═══ Bereitgestellte Angaben
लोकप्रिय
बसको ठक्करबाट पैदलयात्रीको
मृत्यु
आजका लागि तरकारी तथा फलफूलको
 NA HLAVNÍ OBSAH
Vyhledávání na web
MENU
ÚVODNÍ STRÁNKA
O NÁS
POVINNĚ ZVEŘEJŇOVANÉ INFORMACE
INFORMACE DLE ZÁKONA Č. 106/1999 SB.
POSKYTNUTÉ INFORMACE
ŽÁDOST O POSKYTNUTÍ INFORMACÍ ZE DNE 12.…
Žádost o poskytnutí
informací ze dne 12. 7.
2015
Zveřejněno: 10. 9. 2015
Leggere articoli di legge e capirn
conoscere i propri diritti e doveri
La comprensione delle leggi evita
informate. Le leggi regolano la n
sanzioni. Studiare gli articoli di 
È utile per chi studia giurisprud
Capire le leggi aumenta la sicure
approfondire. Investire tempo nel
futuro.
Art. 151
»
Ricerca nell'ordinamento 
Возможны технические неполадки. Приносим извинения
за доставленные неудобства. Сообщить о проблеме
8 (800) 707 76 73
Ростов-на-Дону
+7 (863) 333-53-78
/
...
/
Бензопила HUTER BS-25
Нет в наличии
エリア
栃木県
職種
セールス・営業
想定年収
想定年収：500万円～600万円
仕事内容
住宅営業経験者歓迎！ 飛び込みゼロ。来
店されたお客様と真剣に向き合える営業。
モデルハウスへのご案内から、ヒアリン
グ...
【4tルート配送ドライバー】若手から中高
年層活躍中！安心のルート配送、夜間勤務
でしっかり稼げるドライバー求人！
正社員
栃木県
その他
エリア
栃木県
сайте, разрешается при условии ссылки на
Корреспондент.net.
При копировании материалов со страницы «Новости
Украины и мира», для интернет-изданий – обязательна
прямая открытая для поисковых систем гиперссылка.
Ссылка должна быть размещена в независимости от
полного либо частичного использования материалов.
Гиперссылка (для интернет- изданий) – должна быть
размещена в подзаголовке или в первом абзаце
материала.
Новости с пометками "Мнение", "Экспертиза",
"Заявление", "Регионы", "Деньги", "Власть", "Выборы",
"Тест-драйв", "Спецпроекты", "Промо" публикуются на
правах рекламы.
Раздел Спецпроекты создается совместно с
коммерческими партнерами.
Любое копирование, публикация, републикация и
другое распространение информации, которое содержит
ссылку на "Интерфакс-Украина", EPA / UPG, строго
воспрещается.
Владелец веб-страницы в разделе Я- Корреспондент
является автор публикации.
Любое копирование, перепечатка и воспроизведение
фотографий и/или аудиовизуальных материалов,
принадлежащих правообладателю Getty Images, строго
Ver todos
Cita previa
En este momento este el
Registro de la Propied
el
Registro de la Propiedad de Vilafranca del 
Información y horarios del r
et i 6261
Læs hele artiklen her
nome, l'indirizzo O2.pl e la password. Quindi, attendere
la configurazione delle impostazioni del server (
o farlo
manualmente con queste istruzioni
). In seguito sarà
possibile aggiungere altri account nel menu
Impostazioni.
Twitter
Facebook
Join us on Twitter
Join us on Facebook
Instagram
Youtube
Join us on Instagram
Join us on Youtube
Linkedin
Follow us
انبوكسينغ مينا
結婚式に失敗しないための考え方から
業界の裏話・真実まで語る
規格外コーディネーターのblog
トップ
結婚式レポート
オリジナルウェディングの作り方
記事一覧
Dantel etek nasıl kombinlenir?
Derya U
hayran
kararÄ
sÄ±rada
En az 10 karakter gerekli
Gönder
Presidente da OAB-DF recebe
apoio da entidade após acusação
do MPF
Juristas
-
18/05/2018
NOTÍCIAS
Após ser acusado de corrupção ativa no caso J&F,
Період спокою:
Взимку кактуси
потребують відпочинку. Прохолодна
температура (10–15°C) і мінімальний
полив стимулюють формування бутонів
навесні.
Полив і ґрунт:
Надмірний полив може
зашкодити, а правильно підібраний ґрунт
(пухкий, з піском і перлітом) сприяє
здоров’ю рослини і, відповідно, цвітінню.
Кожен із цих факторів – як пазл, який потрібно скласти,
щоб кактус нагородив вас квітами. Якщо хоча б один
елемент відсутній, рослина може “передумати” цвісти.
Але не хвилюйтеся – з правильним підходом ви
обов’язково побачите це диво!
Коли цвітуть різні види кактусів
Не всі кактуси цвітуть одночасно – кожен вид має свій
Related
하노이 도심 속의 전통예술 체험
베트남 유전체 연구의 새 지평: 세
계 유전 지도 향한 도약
══════
Aufgabenstellung: Aktualisiere bitte die Zeilen vom Beginn der Dateneinträge bis einschließlich der Zeile mit „за доставленные неудобства.“, indem du „Zveřejněno“ durch „Publikováno“ ersetzt. Gib diese Zeilen sonst unverändert wieder.

Ergebnis:
लोकप्रिय
बसको ठक्करबाट पैदलयात्रीको
मृत्यु
आजका लागि तरकारी तथा फलफूलको
 NA HLAVNÍ OBSAH
Vyhledávání na web
MENU
ÚVODNÍ STRÁNKA
O NÁS
POVINNĚ ZVEŘEJŇOVANÉ INFORMACE
INFORMACE DLE ZÁKONA Č. 106/1999 SB.
POSKYTNUTÉ INFORMACE
ŽÁDOST O POSKYTNUTÍ INFORMACÍ ZE DNE 12.…
Žádost o poskytnutí
informací ze dne 12. 7.
2015
Publikováno: 10. 9. 2015
Leggere articoli di legge e capirn
conoscere i propri diritti e doveri
La comprensione delle leggi evita
informate. Le leggi regolano la n
sanzioni. Studiare gli articoli di 
È utile per chi studia giurisprud
Capire le leggi aumenta la sicure
approfondire. Investire tempo nel
futuro.
Art. 151
»
Ricerca nell'ordinamento 
Возможны технические неполадки. Приносим извинения
за доставленные неудобства. Сообщить о проблеме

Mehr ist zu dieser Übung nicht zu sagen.